29/03/2006 18:31
Fausto Oliveira
Na semana passada, o Dia Mundial da Água trouxe mais uma vez o debate sobre este recurso natural fundamental para a vida. Este é um debate ainda pouco amadurecido, o que não corresponde à sua urgência. Dados da ONU mostram que 1,2 bilhão de seres humanos não têm água de qualidade para beber. Há estudos afirmando que a escassez de água vai duplicar nos próximos dez anos. Tudo por causa da poluição de mananciais combinada com o consumo insustentável praticado pela grande agricultura e pelas indústrias. Diante desse quadro, a região do Brasil mais pródiga em água doce realizou a Semana da Água em Belém do Pará. A Amazônia se reuniu para discutir o desafio de se criar uma nova cultura em relação à água. A FASE Amazônia estava lá.

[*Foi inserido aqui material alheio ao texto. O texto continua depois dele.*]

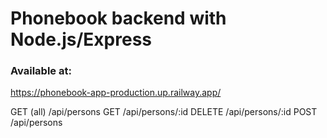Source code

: # Phonebook backend with Node.js/Express

### Available at:

https://phonebook-app-production.up.railway.app/

GET (all) /api/persons
GET /api/persons/:id
DELETE /api/persons/:id
POST /api/persons
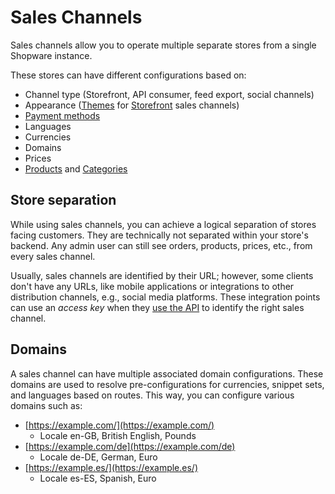 # Sales Channels

Sales channels allow you to operate multiple separate stores from a single Shopware instance.

These stores can have different configurations based on:

* Channel type \(Storefront, API consumer, feed export, social channels\)
* Appearance \([Themes](../../../guides/plugins/themes/theme-base-guide.md) for [Storefront](../../../concepts/framework/architecture/storefront-concept.md) sales channels\)
* [Payment methods](../checkout-concept/payments.md)
* Languages
* Currencies
* Domains
* Prices
* [Products](products.md) and [Categories](categories.md)

## Store separation

While using sales channels, you can achieve a logical separation of stores facing customers. They are technically not separated within your store's backend. Any admin user can still see orders, products, prices, etc., from every sales channel.

Usually, sales channels are identified by their URL; however, some clients don't have any URLs, like mobile applications or integrations to other distribution channels, e.g., social media platforms. These integration points can use an *access key* when they [use the API](../../../guides/integrations-api/README.md) to identify the right sales channel.

## Domains

A sales channel can have multiple associated domain configurations. These domains are used to resolve pre-configurations for currencies, snippet sets, and languages based on routes. This way, you can configure various domains such as:
<!-- markdown-link-check-disable -->
* [https://example.com/](https://example.com/)
  * Locale en-GB, British English, Pounds
* [https://example.com/de](https://example.com/de)
  * Locale de-DE, German, Euro
* [https://example.es/](https://example.es/)
  * Locale es-ES, Spanish, Euro
<!-- markdown-link-check-enable -->
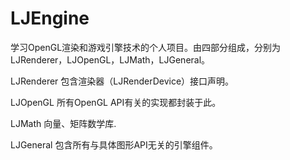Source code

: LJEngine
========

学习OpenGL渲染和游戏引擎技术的个人项目。由四部分组成，分别为LJRenderer，LJOpenGL，LJMath，LJGeneral。

LJRenderer
包含渲染器（LJRenderDevice）接口声明。

LJOpenGL
所有OpenGL API有关的实现都封装于此。

LJMath
向量、矩阵数学库.

LJGeneral
包含所有与具体图形API无关的引擎组件。
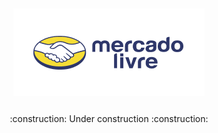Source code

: ## <div align="center"><img src="https://github.com/gabrielsanttana/mercado-livre/blob/master/mercado-livre.png"  /></div>

###

<p align="center">:construction: Under construction :construction:</p>
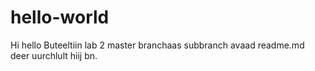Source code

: # hello-world

Hi hello Buteeltiin lab 2 master branchaas subbranch avaad readme.md deer uurchlult hiij bn.
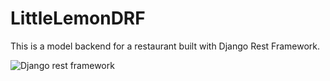 # LittleLemonDRF

This is a model backend for a restaurant built with Django Rest Framework.

![Django rest framework](https://github.com/k-cardon/LittleLemonDRF/assets/124483308/4469b797-b5a6-4230-ba1d-c06a1950f6ad)
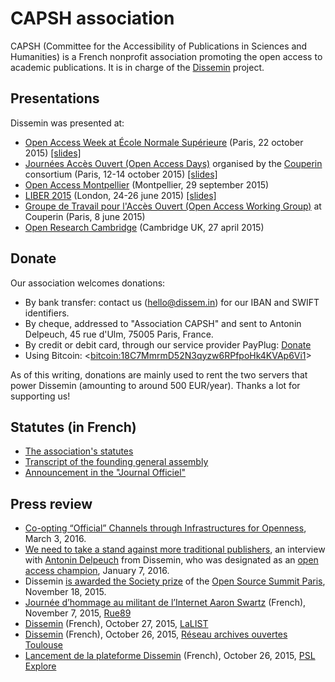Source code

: CAPSH association
=================

CAPSH (Committee for the Accessibility of Publications in Sciences and
Humanities) is a French nonprofit association promoting the open access
to academic publications. It is in charge of the
[Dissemin](http://dissem.in) project.

Presentations <a id="presentations"></a>
-------------

Dissemin was presented at:

-   [Open Access Week at École Normale
    Supérieure](http://www.ens.fr/actualites/agenda/archives/article/conference-international-open?lang=fr)
    (Paris, 22 october 2015) [[slides]](files/slides-ens-2015.pdf)
-   [Journées Accès Ouvert (Open Access
    Days)](http://jao2015.sciencesconf.org/) organised by the
    [Couperin](http://www.couperin.org/) consortium (Paris, 12-14
    october 2015) [[slides]](files/slides-jao-2015.pdf)
-   [Open Access Montpellier](http://oam.biu-montpellier.fr/)
    (Montpellier, 29 september 2015)
-   [LIBER 2015](http://www.liber2015.org.uk/) (London, 24-26 june 2015)
    [[slides]](files/slides-liber-2015.pdf)
-   [Groupe de Travail pour l'Accès Ouvert (Open Access Working
    Group)](http://www.couperin.org/groupes-de-travail-et-projets-deap/open-access)
    at Couperin (Paris, 8 june 2015)
-   [Open Research Cambridge](https://twitter.com/openrescam) (Cambridge
    UK, 27 april 2015)

<div id="dons" markdown="1" class="highlighter">
<div id="donate" markdown="1" class="highlighter">

Donate
------

Our association welcomes donations:

-   By bank transfer: contact us (hello@dissem.in) for our IBAN and
    SWIFT identifiers.
-   By cheque, addressed to "Association CAPSH" and sent to Antonin Delpeuch, 45 rue d'Ulm, 75005 Paris, France.
-   By credit or debit card, through our service provider PayPlug:
    <script type="text/javascript" src="https://www.payplug.com/static/button/scripts/payplug.js"></script>
    [Donate](https://www.payplug.com/p/I8fN)
-   Using Bitcoin:
    &lt;<a href="bitcoin:18C7MmrmD52N3qyzw6RPfpoHk4KVAp6Vi1">bitcoin:18C7MmrmD52N3qyzw6RPfpoHk4KVAp6Vi1</a>&gt;

As of this writing, donations are mainly used to rent the two servers that
power Dissemin (amounting to around 500 EUR/year). Thanks a lot for supporting
us!

</div>
</div>

Statutes (in French) <a id="statutes"></a><a id="statuts"></a>
--------------------

-   [The association's statutes](files/statuts.pdf)
-   [Transcript of the founding general
    assembly](files/pv-ag-constitutive.pdf)
-   [Announcement in the "Journal Officiel"](files/extrait-jo.pdf)

Press review <a id="press"></a><a id="revue"></a>
------------

-   [Co-opting “Official” Channels through Infrastructures for
    Openness](http://scholarlykitchen.sspnet.org/2016/03/03/coopting-official-channels/),
    March 3, 2016.
-   [We need to take a stand against more traditional
    publishers](http://openscholarchampions.eu/champions/standagainsttraditionalpublishers/),
    an interview with [Antonin Delpeuch](http://antonin.delpeuch.eu/) from
    Dissemin, who was designated as an [open access
    champion](http://openscholarchampions.eu/), January 7, 2016.
-   Dissemin [is awarded the Society prize](https://twitter.com/OSS_Paris/status/667034331039277056) of the [Open Source Summit
    Paris](http://www.opensourcesummit.paris/?lg=en),
    November 18, 2015.
-   [Journée d’hommage au militant de l’Internet Aaron
    Swartz](http://rue89.nouvelobs.com/2015/11/07/journee-dhommage-militant-linternet-aaron-swartz-261998)
    (French), November 7, 2015, [Rue89](http://rue89.nouvelobs.com/)
-   [Dissemin](http://lalist.inist.fr/?p=16052) (French), October 27, 2015, [LaLIST](http://lalist.inist.fr/)
-   [Dissemin](https://openarchiv.hypotheses.org/3009) (French), October 26, 2015,
    [Réseau archives ouvertes Toulouse](https://openarchiv.hypotheses.org/)
-   [Lancement de la plateforme
    Dissemin](https://explore.univ-psl.fr/fr/actualit%C3%A9s/lancement-de-la-plateforme-dissemin)
    (French), October 26, 2015, [PSL
    Explore](https://explore.univ-psl.fr/fr)

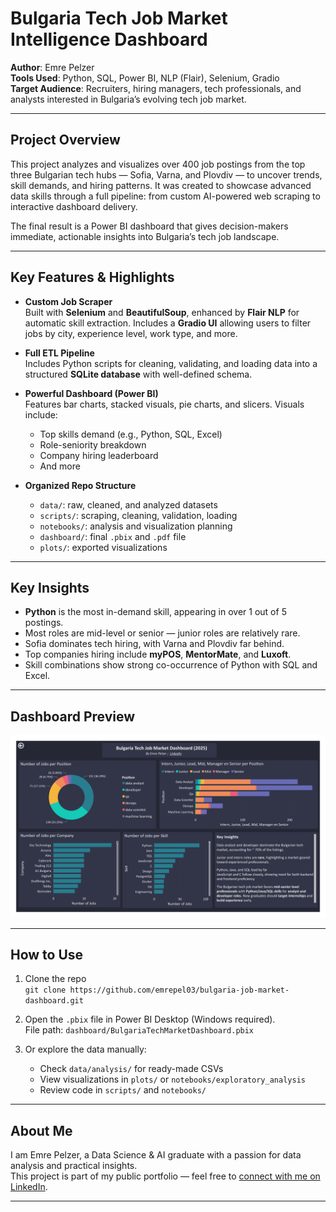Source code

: 
# Bulgaria Tech Job Market Intelligence Dashboard

**Author**: Emre Pelzer  
**Tools Used**: Python, SQL, Power BI, NLP (Flair), Selenium, Gradio  
**Target Audience**: Recruiters, hiring managers, tech professionals, and analysts interested in Bulgaria’s evolving tech job market.

---

## Project Overview

This project analyzes and visualizes over 400 job postings from the top three Bulgarian tech hubs — Sofia, Varna, and Plovdiv — to uncover trends, skill demands, and hiring patterns. It was created to showcase advanced data skills through a full pipeline: from custom AI-powered web scraping to interactive dashboard delivery.

The final result is a Power BI dashboard that gives decision-makers immediate, actionable insights into Bulgaria’s tech job landscape.

---

## Key Features & Highlights

- **Custom Job Scraper**  
  Built with **Selenium** and **BeautifulSoup**, enhanced by **Flair NLP** for automatic skill extraction. Includes a **Gradio UI** allowing users to filter jobs by city, experience level, work type, and more.

- **Full ETL Pipeline**  
  Includes Python scripts for cleaning, validating, and loading data into a structured **SQLite database** with well-defined schema.

- **Powerful Dashboard (Power BI)**  
  Features bar charts, stacked visuals, pie charts, and slicers. Visuals include:
  - Top skills demand (e.g., Python, SQL, Excel)
  - Role-seniority breakdown
  - Company hiring leaderboard
  - And more

- **Organized Repo Structure**
  - `data/`: raw, cleaned, and analyzed datasets
  - `scripts/`: scraping, cleaning, validation, loading
  - `notebooks/`: analysis and visualization planning
  - `dashboard/`: final `.pbix` and `.pdf` file
  - `plots/`: exported visualizations

---

## Key Insights

- **Python** is the most in-demand skill, appearing in over 1 out of 5 postings.
- Most roles are mid-level or senior — junior roles are relatively rare.
- Sofia dominates tech hiring, with Varna and Plovdiv far behind.
- Top companies hiring include **myPOS**, **MentorMate**, and **Luxoft**.
- Skill combinations show strong co-occurrence of Python with SQL and Excel.

---

## Dashboard Preview

![Dashboard Preview](dashboard/BulgariaTechMarketDashboard.jpg)

---

## How to Use

1. Clone the repo  
   `git clone https://github.com/emrepel03/bulgaria-job-market-dashboard.git`

2. Open the `.pbix` file in Power BI Desktop (Windows required).  
   File path: `dashboard/BulgariaTechMarketDashboard.pbix`

3. Or explore the data manually:  
   - Check `data/analysis/` for ready-made CSVs
   - View visualizations in `plots/` or `notebooks/exploratory_analysis`
   - Review code in `scripts/` and `notebooks/`

---

## About Me

I am Emre Pelzer, a Data Science & AI graduate with a passion for data analysis and practical insights.  
This project is part of my public portfolio — feel free to [connect with me on LinkedIn](https://www.linkedin.com/in/emre-pelzer-b14148324).

---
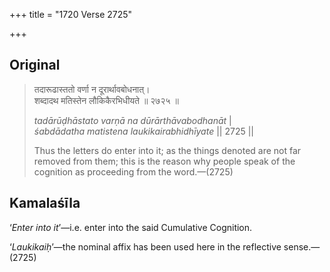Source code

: +++
title = "1720 Verse 2725"

+++
## Original 
>
> तदारूढास्ततो वर्णा न दूरार्थावबोधनात्।  
> शब्दादथ मतिस्तेन लौकिकैरभिधीयते ॥ २७२५ ॥ 
>
> *tadārūḍhāstato varṇā na dūrārthāvabodhanāt* \|  
> *śabdādatha matistena laukikairabhidhīyate* \|\| 2725 \|\| 
>
> Thus the letters do enter into it; as the things denoted are not far removed from them; this is the reason why people speak of the cognition as proceeding from the word.—(2725)



## Kamalaśīla

‘*Enter into it*’—i.e. enter into the said Cumulative Cognition.

‘*Laukikaiḥ*’—the nominal affix has been used here in the reflective sense.—(2725)



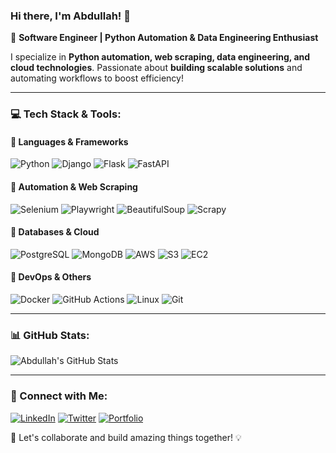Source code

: ### Hi there, I'm Abdullah! 👋

🚀 **Software Engineer | Python Automation & Data Engineering Enthusiast**

I specialize in **Python automation, web scraping, data engineering, and cloud technologies**. Passionate about **building scalable solutions** and automating workflows to boost efficiency! 

---

### 💻 Tech Stack & Tools:

#### 🔹 **Languages & Frameworks**
![Python](https://img.shields.io/badge/-Python-3776AB?style=for-the-badge&logo=python&logoColor=white)
![Django](https://img.shields.io/badge/-Django-092E20?style=for-the-badge&logo=django&logoColor=white)
![Flask](https://img.shields.io/badge/-Flask-000000?style=for-the-badge&logo=flask&logoColor=white)
![FastAPI](https://img.shields.io/badge/-FastAPI-009688?style=for-the-badge&logo=fastapi&logoColor=white)

#### 🔹 **Automation & Web Scraping**
![Selenium](https://img.shields.io/badge/-Selenium-43B02A?style=for-the-badge&logo=selenium&logoColor=white)
![Playwright](https://img.shields.io/badge/-Playwright-2EAD33?style=for-the-badge&logo=microsoft&logoColor=white)
![BeautifulSoup](https://img.shields.io/badge/-BeautifulSoup-181717?style=for-the-badge&logo=python&logoColor=white)
![Scrapy](https://img.shields.io/badge/-Scrapy-88AA44?style=for-the-badge&logo=scrapy&logoColor=white)

#### 🔹 **Databases & Cloud**
![PostgreSQL](https://img.shields.io/badge/-PostgreSQL-336791?style=for-the-badge&logo=postgresql&logoColor=white)
![MongoDB](https://img.shields.io/badge/-MongoDB-47A248?style=for-the-badge&logo=mongodb&logoColor=white)
![AWS](https://img.shields.io/badge/-AWS-232F3E?style=for-the-badge&logo=amazon-aws&logoColor=white)
![S3](https://img.shields.io/badge/-S3-FF9900?style=for-the-badge&logo=amazon-s3&logoColor=white)
![EC2](https://img.shields.io/badge/-EC2-FF9900?style=for-the-badge&logo=amazon-ec2&logoColor=white)

#### 🔹 **DevOps & Others**
![Docker](https://img.shields.io/badge/-Docker-2496ED?style=for-the-badge&logo=docker&logoColor=white)
![GitHub Actions](https://img.shields.io/badge/-GitHub_Actions-2088FF?style=for-the-badge&logo=github-actions&logoColor=white)
![Linux](https://img.shields.io/badge/-Linux-FCC624?style=for-the-badge&logo=linux&logoColor=black)
![Git](https://img.shields.io/badge/-Git-F05032?style=for-the-badge&logo=git&logoColor=white)

---

### 📊 GitHub Stats:
![Abdullah's GitHub Stats](https://github-readme-stats.vercel.app/api?username=your-github-username&show_icons=true&theme=radical)

---

### 🔗 Connect with Me:
[![LinkedIn](https://img.shields.io/badge/-LinkedIn-0077B5?style=for-the-badge&logo=linkedin&logoColor=white)](https://www.linkedin.com/in/your-profile)
[![Twitter](https://img.shields.io/badge/-Twitter-1DA1F2?style=for-the-badge&logo=twitter&logoColor=white)](https://twitter.com/your-profile)
[![Portfolio](https://img.shields.io/badge/-Portfolio-FF5722?style=for-the-badge&logo=firefox&logoColor=white)](https://your-portfolio.com)

🚀 Let's collaborate and build amazing things together! 💡
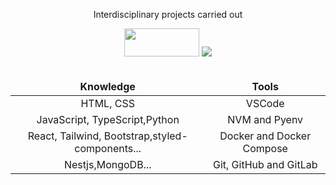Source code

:  <div align="center">
 <p> Interdisciplinary projects carried out</p>
 <a href="https://github.com/fullSports" target="_blank"><img src ="https://upload-image-fullsports.s3.us-east-1.amazonaws.com/f09b1d4197ce03321ca8b2563c3b66b4-icone.svg" width="120" height="45"></a>
 <a  href="https://www.linkedin.com/in/renan-figueiredo-3794b0224/"  alt="Linkedin">
<img  src="https://img.shields.io/badge/-Linkedin-0e76a8?style=for-the-badge&logo=Linkedin&logoColor=white&link=https:https://www.linkedin.com/in/renan-figueiredo-3794b0224/"  /></a>
 </div>
 <br />
<div align="center"> 
<table align="center">
<thead>
<tr align="center">
<td> <strong>Knowledge</strong></td>
<td> <strong>Tools</strong></td>
</thead>
</tr>
<tbody align="center">
<tr>
<td>HTML, CSS</td>
<td>VSCode</td>
</tr>
<tr>
<td>JavaScript, TypeScript,Python</td>
<td>NVM and Pyenv</td>
</tr>
<tr>
<td>React, Tailwind, Bootstrap,styled-components...</td>
<td>Docker and Docker Compose</td>
</tr>
<tr>
<td>Nestjs,MongoDB...</td>
<td>Git, GitHub and GitLab</td>
</tr>
</tbody>
</table>
</div>
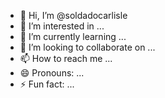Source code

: - 👋 Hi, I’m @soldadocarlisle
- 👀 I’m interested in ...
- 🌱 I’m currently learning ...
- 💞️ I’m looking to collaborate on ...
- 📫 How to reach me ...
- 😄 Pronouns: ...
- ⚡ Fun fact: ...

<!---
soldadocarlisle/soldadocarlisle is a ✨ special ✨ repository because its `README.md` (this file) appears on your GitHub profile.
You can click the Preview link to take a look at your changes.
--->
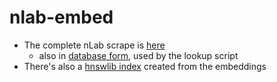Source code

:# nlab-embed

- The complete nLab scrape is [here](https://alberts-junk.s3.us-east-2.amazonaws.com/nlab.tar.bz2)
    - also in [database form](https://alberts-junk.s3.us-east-2.amazonaws.com/files_full2.db), used by the lookup script
- There's also a [hnswlib index](https://alberts-junk.s3.us-east-2.amazonaws.com/nlab_vectors.idx) created from the embeddings
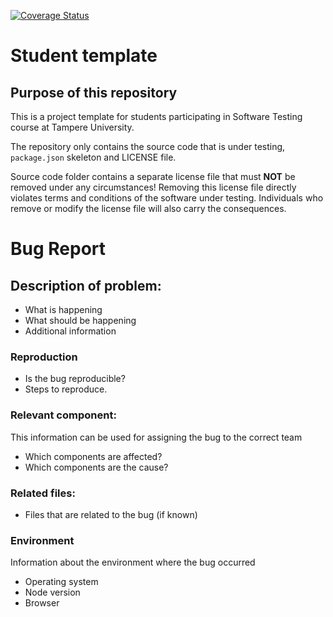 [![Coverage Status](https://coveralls.io/repos/github/saippua/COMP.SE.200-Assignment/badge.svg?branch=main)](https://coveralls.io/github/saippua/COMP.SE.200-Assignment?branch=main)

# Student template

## Purpose of this repository

This is a project template for students participating in Software Testing course
at Tampere University.

The repository only contains the source code that is under testing, `package.json` skeleton
and LICENSE file.

Source code folder contains a separate license file that must **NOT** be removed under any circumstances!
Removing this license file directly violates terms and conditions of the software under testing.
Individuals who remove or modify the license file will also carry the consequences.

# Bug Report
## Description of problem:
- What is happening
- What should be happening
- Additional information
 
### Reproduction
- Is the bug reproducible?
- Steps to reproduce.
 
### Relevant component:
This information can be used for assigning the bug to the correct team
- Which components are affected?
- Which components are the cause?
 
### Related files:
- Files that are related to the bug (if known)
 
### Environment
Information about the environment where the bug occurred
- Operating system
- Node version
- Browser
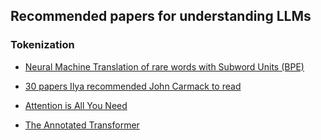 ## Recommended papers for understanding LLMs

### Tokenization 
- [Neural Machine Translation of rare words with Subword Units (BPE)](https://arxiv.org/pdf/1508.07909)


- [30 papers Ilya recommended John Carmack to read](https://arc.net/folder/D0472A20-9C20-4D3F-B145-D2865C0A9FEE)
- [Attention is All You Need](https://arxiv.org/abs/1706.03762)
- [The Annotated Transformer](https://nlp.seas.harvard.edu/annotated-transformer/)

Matheus Otterloo, coordenador da FASE no Pará, falou ao Fase Notícias sobre a Semana da Água. Ele representou a instituição em debates que também contaram com entidades como o Fórum da Amazônia Oriental, o Centro de Estudos e Práticas de Educação Popular, Conferência Nacional dos Bispos do Brasil e Caritas. Entre os muitos riscos para a sobrevivência da bacia Amazônica, Matheus destaca o uso dos rios para produção de energia elétrica.
“Estamos muito preocupados com a questão da energia. Ficou claro que existe um plano decenal de energia para o Brasil. Nesse plano, os rios da Amazônia são vistos como fonte de energia barata. Estão planejando dezenas de usinas hidrelétricas para a região”, diz ele. A usina de Belomonte é apenas a parte já visível de um projeto que vai fazer muito mal à Amazônia e possivelmente colocará em risco a sustentação dos recursos hídricos na região do Brasil mais abundante em água doce subterrânea.
O coordenador da FASE relatou que estudiosos da Universidade Federal do Pará trouxeram um interessante estudo aos debates da Semana da Água. Segundo os pesquisadores, países ricos que já vivem o começo de uma crise de escassez de água estão dispostos a pagar por água do Brasil e outros países abundantes em água doce. Uma vez que poluíram para sempre suas fontes de água com industrialização massiva, passariam a dispor da fonte alheia. “Daqui a seis anos navios poderão estar nos rios da Amazônia levando água para fora do Brasil, segundo estes pesquisadores”, diz Matheus.
Talvez a previsão soe absurda para uma sociedade acostumada a ter água à vontade, a ponto de desperdiçá-la como é usual nas cidades brasileiras. Mas é preciso saber que, assim como o petróleo mobiliza guerras porque a sociedade dos Estados Unidos não concorda em usar menos automóveis, no caso da água já está em ação um plano de transformá-la em uma mercadoria como qualquer outra. Se os países aceitarem isso, estará aberto o caminho para estes funestos navios de expropriação dos recursos hídricos públicos brasileiros.
Falar em uma nova cultura relacionada à água significa propor todo um novo modelo de gestão que jamais aceite fazer dos recursos hídricos uma mercadoria. Mais especificamente, significa dar um freio ao abuso cometido pelos grandes agricultores: somente eles, com a irrigação intensiva, usam cerca de 70% da água doce do planeta. O consumo humano, segundo a ONU, representa apenas 18% do total. É por isso que as organizações sociais de todo o mundo apontam a necessidade de controlar o uso industrial e agrícola, conter a poluição de rios e nunca aceitar que a água vire mercadoria.
Para que uma nova cidadania global possa ser responsável pela garantia do acesso universal aos recursos hídricos, será necessária uma nova cultura relacionada à água. Isso implica uma mudança geral de comportamento, eliminando os desperdícios e ao mesmo tempo dando à sociedade a chance de ser co-gestora da água junto ao poder público. Para Matheus Otterloo, “a base social não pode estar ausente. Se entregar a água para as empresas, será comercializada. Consideramos a água como um bem coletivo ao qual todo ser vivo tem direito”.